**WHAT IS NEEDED**: Whenever a line in the material below includes "headphones", copy that line.

[THE DATA]

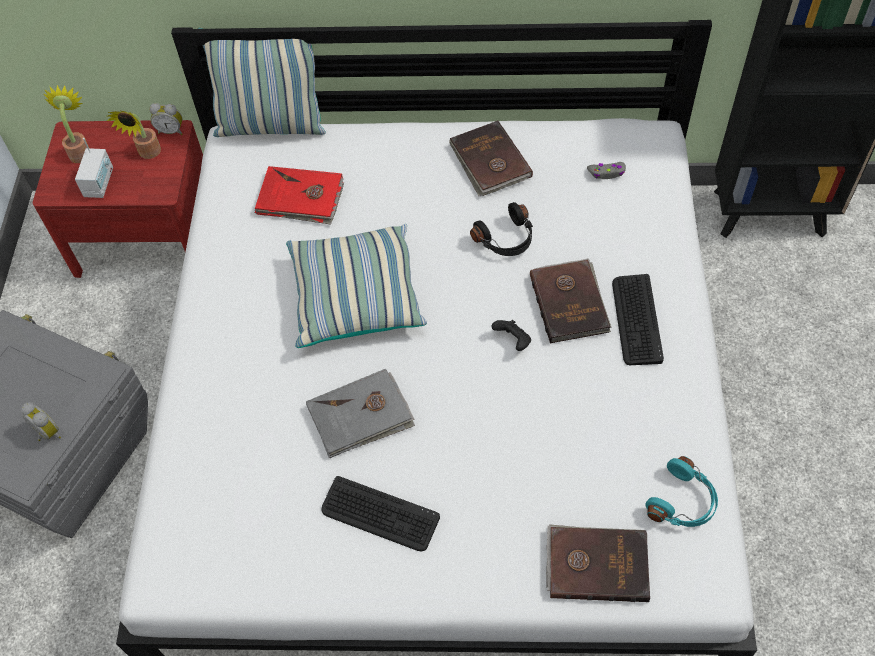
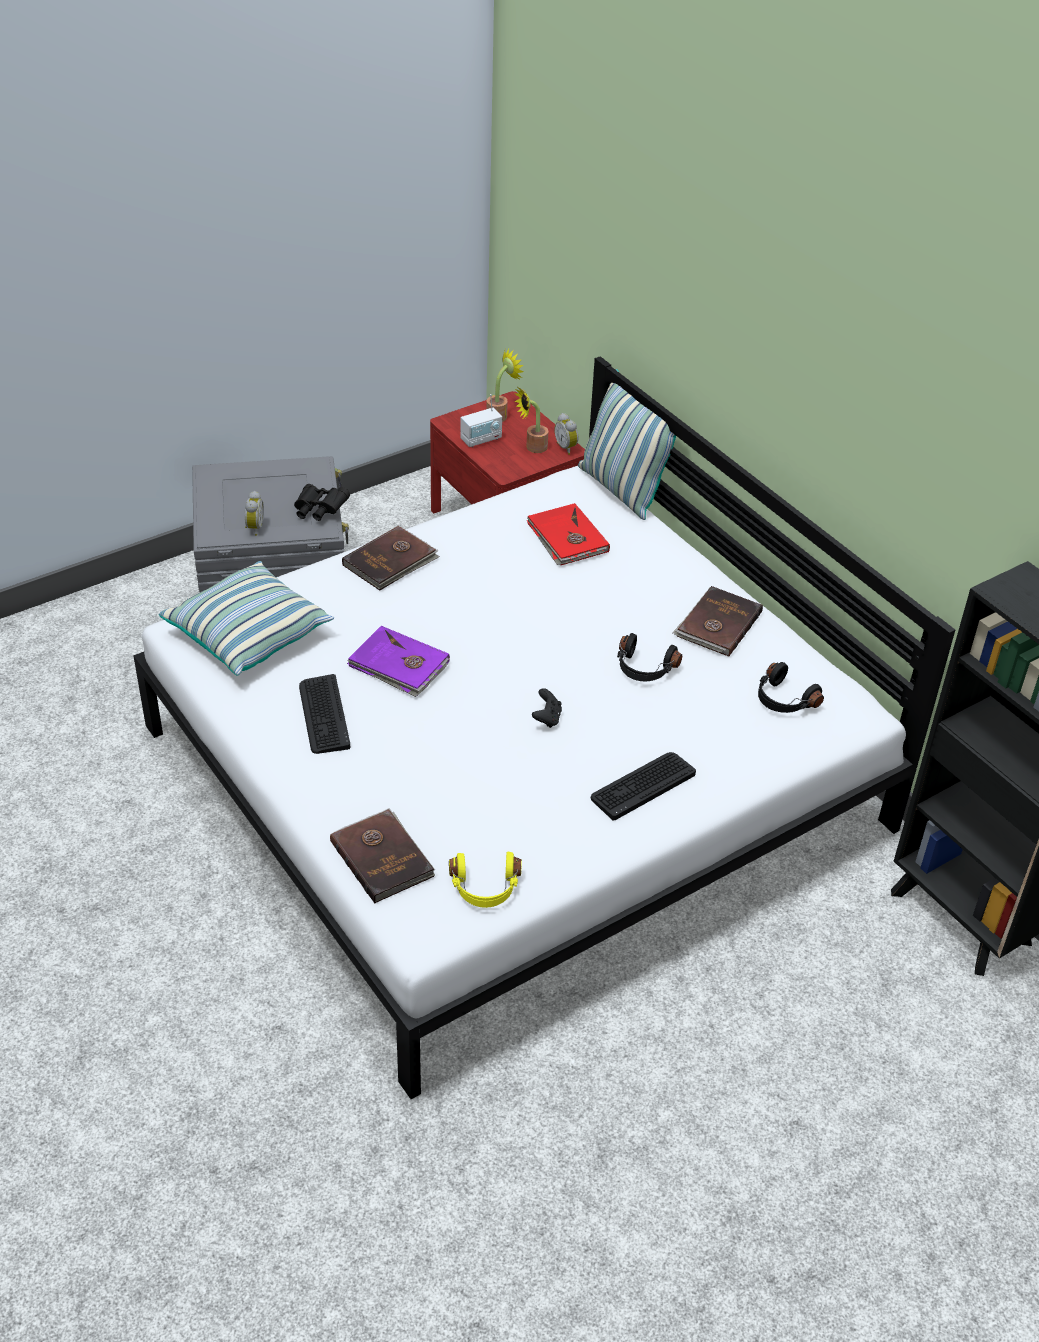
camera: 50 degrees right, 15 degrees down
(74, 364) = (319, 511): none -> black binoculars
(355, 297) = (503, 612): pillow -> pillow (249, 634)
(361, 416) = (399, 665): grey book -> purple book
(570, 302) = (619, 736): brown book -> brown book (391, 561)
(607, 173) = (783, 700): grey game controller -> black headphones
(683, 502) = (485, 888): turquoise headphones -> yellow headphones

[/THE DATA]

**SOLVED PROBLEM**:
(607, 173) = (783, 700): grey game controller -> black headphones
(683, 502) = (485, 888): turquoise headphones -> yellow headphones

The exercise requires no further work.